**About this task**
Please return every record exactly as written, leaving out the pictures.
========================
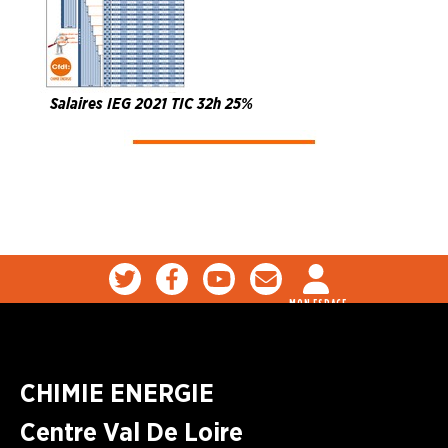
Salaires IEG 2021 TIC 32h 25%
MON ESPACE
CHIMIE ENERGIE
Centre Val De Loire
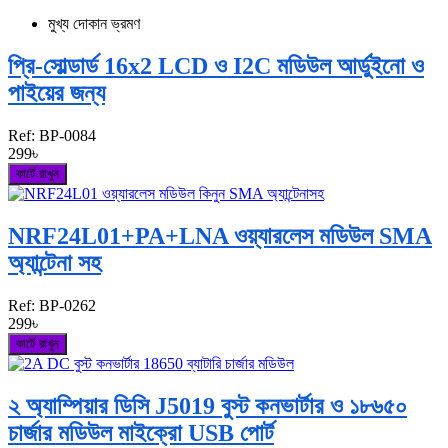
মুখ্য দোকান ভ্রমণ
প্রি-সোল্ডার্ড 16x2 LCD ও I2C মডিউল আর্ডুইনো ও
পাইয়ের জন্য
Ref:
BP-0084
299৳
কার্টে রাখুন
NRF24L01+PA+LNA ওয়্যারলেস মডিউল SMA
অ্যান্টেনা সহ
Ref:
BP-0262
299৳
কার্টে রাখুন
২ অ্যাম্পিয়ার ডিসি J5019 বুস্ট কনভার্টার ও ১৮৬৫০
চার্জার মডিউল মাইক্রো USB পোর্ট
========================
**Your response**
Salaires IEG 2021 TIC 32h 25%
MON ESPACE
CHIMIE ENERGIE
Centre Val De Loire
মুখ্য দোকান ভ্রমণ
প্রি-সোল্ডার্ড 16x2 LCD ও I2C মডিউল আর্ডুইনো ও
পাইয়ের জন্য
Ref:
BP-0084
299৳
কার্টে রাখুন
NRF24L01+PA+LNA ওয়্যারলেস মডিউল SMA
অ্যান্টেনা সহ
Ref:
BP-0262
299৳
কার্টে রাখুন
২ অ্যাম্পিয়ার ডিসি J5019 বুস্ট কনভার্টার ও ১৮৬৫০
চার্জার মডিউল মাইক্রো USB পোর্ট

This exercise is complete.